■ REQUISITOS DA TAREFA: Reescreva em forma de lista numerada as linhas de todos os itens abaixo, omitindo as linhas em branco. Deixe as imagens fora da resposta.
--- DADOS DO EXERCÍCIO ---
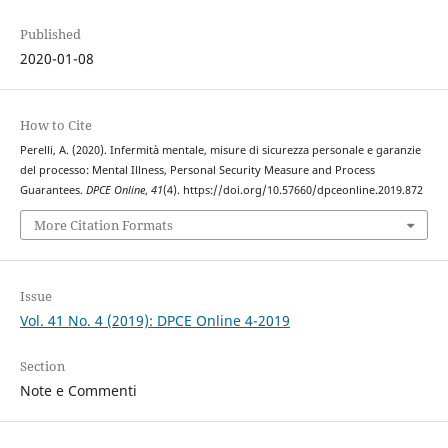
Published
2020-01-08
How to Cite
Perelli, A. (2020). Infermità mentale, misure di sicurezza personale e garanzie
del processo: Mental Illness, Personal Security Measure and Process
Guarantees.
DPCE Online
,
41
(4). https://doi.org/10.57660/dpceonline.2019.872
More Citation Formats
Issue
Vol. 41 No. 4 (2019): DPCE Online 4-2019
Section
Note e Commenti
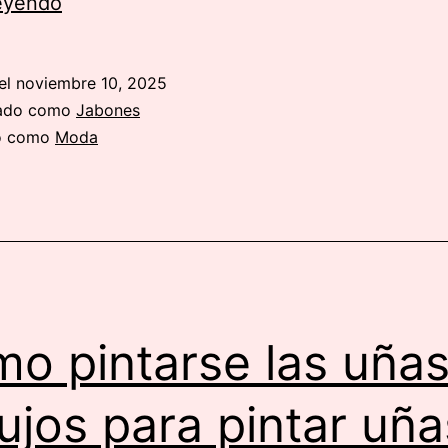
Gurú
leyendo
de
negocio
el
noviembre 10, 2025
para
zado como
Jabones
este
do como
Moda
Black
Friday
o pintarse las uñas
ujos para pintar uña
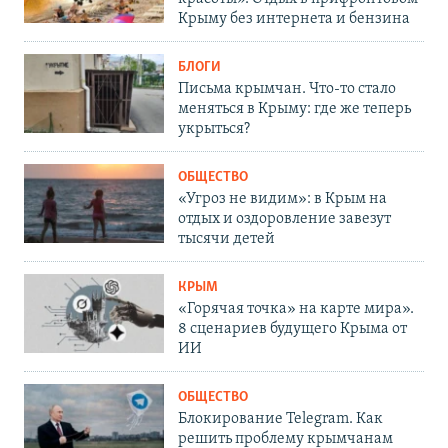
Крыму без интернета и бензина
БЛОГИ
Письма крымчан. Что-то стало
меняться в Крыму: где же теперь
укрыться?
ОБЩЕСТВО
«Угроз не видим»: в Крым на
отдых и оздоровление завезут
тысячи детей
КРЫМ
«Горячая точка» на карте мира».
8 сценариев будущего Крыма от
ИИ
ОБЩЕСТВО
Блокирование Telegram. Как
решить проблему крымчанам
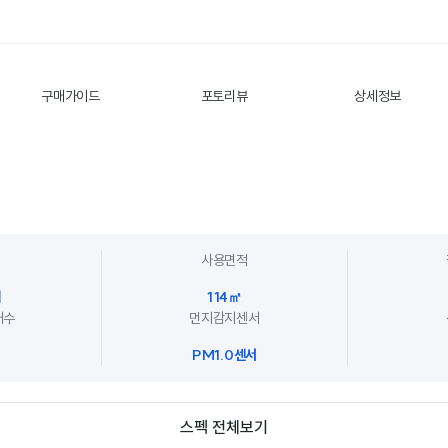
구매가이드
포토리뷰
상세정보
사용면적
대
114㎡
개수
먼지감지센서
PM1.0센서
스펙 전체보기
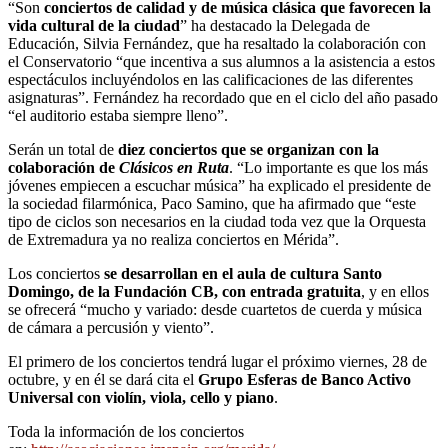
“Son
conciertos de calidad y de música clásica que favorecen la
vida cultural de la ciudad
” ha destacado la Delegada de
Educación, Silvia Fernández, que ha resaltado la colaboración con
el Conservatorio “que incentiva a sus alumnos a la asistencia a estos
espectáculos incluyéndolos en las calificaciones de las diferentes
asignaturas”. Fernández ha recordado que en el ciclo del año pasado
“el auditorio estaba siempre lleno”.
Serán un total de
diez conciertos que se organizan con la
colaboración de
Clásicos en Ruta
. “Lo importante es que los más
jóvenes empiecen a escuchar música” ha explicado el presidente de
la sociedad filarmónica, Paco Samino, que ha afirmado que “este
tipo de ciclos son necesarios en la ciudad toda vez que la Orquesta
de Extremadura ya no realiza conciertos en Mérida”.
Los conciertos
se desarrollan en el aula de cultura Santo
Domingo, de la Fundación CB, con entrada gratuita
, y en ellos
se ofrecerá “mucho y variado: desde cuartetos de cuerda y música
de cámara a percusión y viento”.
El primero de los conciertos tendrá lugar el próximo viernes, 28 de
octubre, y en él se dará cita el
Grupo Esferas de Banco Activo
Universal con violín, viola, cello y piano
.
Toda la información de los conciertos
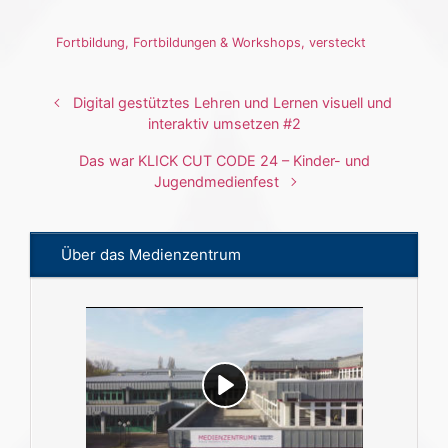
Fortbildung
,
Fortbildungen & Workshops
,
versteckt
Digital gestütztes Lehren und Lernen visuell und
interaktiv umsetzen #2
Das war KLICK CUT CODE 24 – Kinder- und
Jugendmedienfest
Über das Medienzentrum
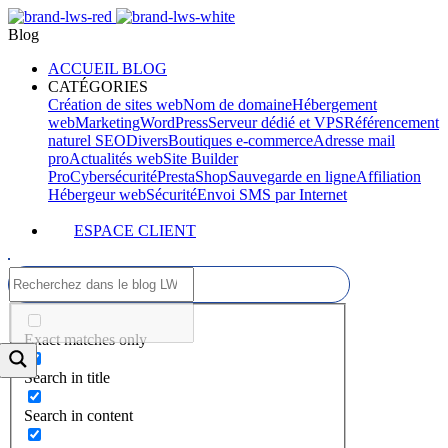
Blog
ACCUEIL BLOG
CATÉGORIES
Création de sites web
Nom de domaine
Hébergement
web
Marketing
WordPress
Serveur dédié et VPS
Référencement
naturel SEO
Divers
Boutiques e-commerce
Adresse mail
pro
Actualités web
Site Builder
Pro
Cybersécurité
PrestaShop
Sauvegarde en ligne
Affiliation
Hébergeur web
Sécurité
Envoi SMS par Internet
ESPACE CLIENT
Exact matches only
Search in title
Search in content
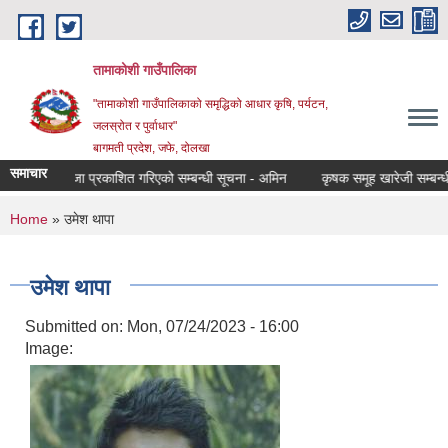
Skip to main content
तामाकोशी गाउँपालिका
"तामाकोशी गाउँपालिकाको समृद्धिको आधार कृषि, पर्यटन,
जलस्रोत र पुर्वाधार"
बागमती प्रदेश, जफे, दोलखा
समाचार
न्तिम नतिजा प्रकाशित गरिएको सम्बन्धी सूचना - अमिन
कृषक समूह खारेजी सम्बन्धी स
You are here
Home
» उमेश थापा
उमेश थापा
Submitted on:
Mon, 07/24/2023 - 16:00
Image:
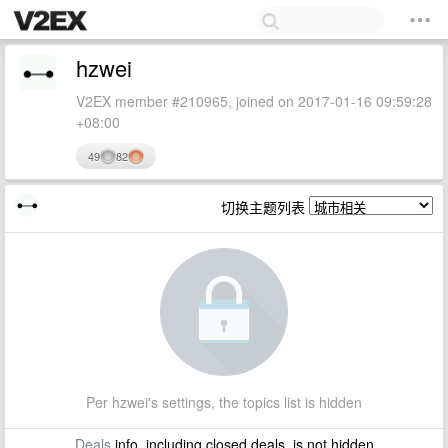
hzwei
V2EX member #210965, joined on 2017-01-16 09:59:28
+08:00
49
82
切换主题列表
Per hzwei's settings, the topics list is hidden
Deals
info, including closed deals, is not hidden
---
■ RESULTADO DO EXERCÍCIO:
1. Published
2. 2020-01-08
3. How to Cite
4. Perelli, A. (2020). Infermità mentale, misure di sicurezza personale e garanzie
5. del processo: Mental Illness, Personal Security Measure and Process
6. Guarantees.
7. DPCE Online
8. ,
9. 41
10. (4). https://doi.org/10.57660/dpceonline.2019.872
11. More Citation Formats
12. Issue
13. Vol. 41 No. 4 (2019): DPCE Online 4-2019
14. Section
15. Note e Commenti
16. Gurú
17. leyendo
18. de
19. negocio
20. el
21. noviembre 10, 2025
22. para
23. zado como
24. Jabones
25. este
26. do como
27. Moda
28. Black
29. Friday
30. o pintarse las uñas
31. ujos para pintar uña
32. Крыму без интернета и бензина
33. БЛОГИ
34. Письма крымчан. Что-то стало
35. меняться в Крыму: где же теперь
36. укрыться?
37. ОБЩЕСТВО
38. «Угроз не видим»: в Крым на
39. отдых и оздоровление завезут
40. тысячи детей
41. КРЫМ
42. «Горячая точка» на карте мира».
43. 8 сценариев будущего Крыма от
44. ИИ
45. ОБЩЕСТВО
46. Блокирование Telegram. Как
47. решить проблему крымчанам
48. 구매가이드
49. 포토리뷰
50. 상세정보
51. 사용면적
52. 대
53. 114㎡
54. 개수
55. 먼지감지센서
56. PM1.0센서
57. 스펙 전체보기
58. “Son
59. conciertos de calidad y de música clásica que favorecen la
60. vida cultural de la ciudad
61. ” ha destacado la Delegada de
62. Educación, Silvia Fernández, que ha resaltado la colaboración con
63. el Conservatorio “que incentiva a sus alumnos a la asistencia a estos
64. espectáculos incluyéndolos en las calificaciones de las diferentes
65. asignaturas”. Fernández ha recordado que en el ciclo del año pasado
66. “el auditorio estaba siempre lleno”.
67. Serán un total de
68. diez conciertos que se organizan con la
69. colaboración de
70. Clásicos en Ruta
71. . “Lo importante es que los más
72. jóvenes empiecen a escuchar música” ha explicado el presidente de
73. la sociedad filarmónica, Paco Samino, que ha afirmado que “este
74. tipo de ciclos son necesarios en la ciudad toda vez que la Orquesta
75. de Extremadura ya no realiza conciertos en Mérida”.
76. Los conciertos
77. se desarrollan en el aula de cultura Santo
78. Domingo, de la Fundación CB, con entrada gratuita
79. , y en ellos
80. se ofrecerá “mucho y variado: desde cuartetos de cuerda y música
81. de cámara a percusión y viento”.
82. El primero de los conciertos tendrá lugar el próximo viernes, 28 de
83. octubre, y en él se dará cita el
84. Grupo Esferas de Banco Activo
85. Universal con violín, viola, cello y piano
86. .
87. Toda la información de los conciertos
88. Fortbildung
89. ,
90. Fortbildungen & Workshops
91. ,
92. versteckt
93. Digital gestütztes Lehren und Lernen visuell und
94. interaktiv umsetzen #2
95. Das war KLICK CUT CODE 24 – Kinder- und
96. Jugendmedienfest
97. Über das Medienzentrum
98. Blog
99. ACCUEIL BLOG
100. CATÉGORIES
101. Création de sites web
102. Nom de domaine
103. Hébergement
104. web
105. Marketing
106. WordPress
107. Serveur dédié et VPS
108. Référencement
109. naturel SEO
110. Divers
111. Boutiques e-commerce
112. Adresse mail
113. pro
114. Actualités web
115. Site Builder
116. Pro
117. Cybersécurité
118. PrestaShop
119. Sauvegarde en ligne
120. Affiliation
121. Hébergeur web
122. Sécurité
123. Envoi SMS par Internet
124. ESPACE CLIENT
125. Exact matches only
126. Search in title
127. Search in content
128. Skip to main content
129. तामाकोशी गाउँपालिका
130. "तामाकोशी गाउँपालिकाको समृद्धिको आधार कृषि, पर्यटन,
131. जलस्रोत र पुर्वाधार"
132. बागमती प्रदेश, जफे, दोलखा
133. समाचार
134. न्तिम नतिजा प्रकाशित गरिएको सम्बन्धी सूचना - अमिन
135. कृषक समूह खारेजी सम्बन्धी स
136. You are here
137. Home
138. » उमेश थापा
139. उमेश थापा
140. Submitted on:
141. Mon, 07/24/2023 - 16:00
142. Image:
143. hzwei
144. V2EX member #210965, joined on 2017-01-16 09:59:28
145. +08:00
146. 49
147. 82
148. 切换主题列表
149. Per hzwei's settings, the topics list is hidden
150. Deals
151. info, including closed deals, is not hidden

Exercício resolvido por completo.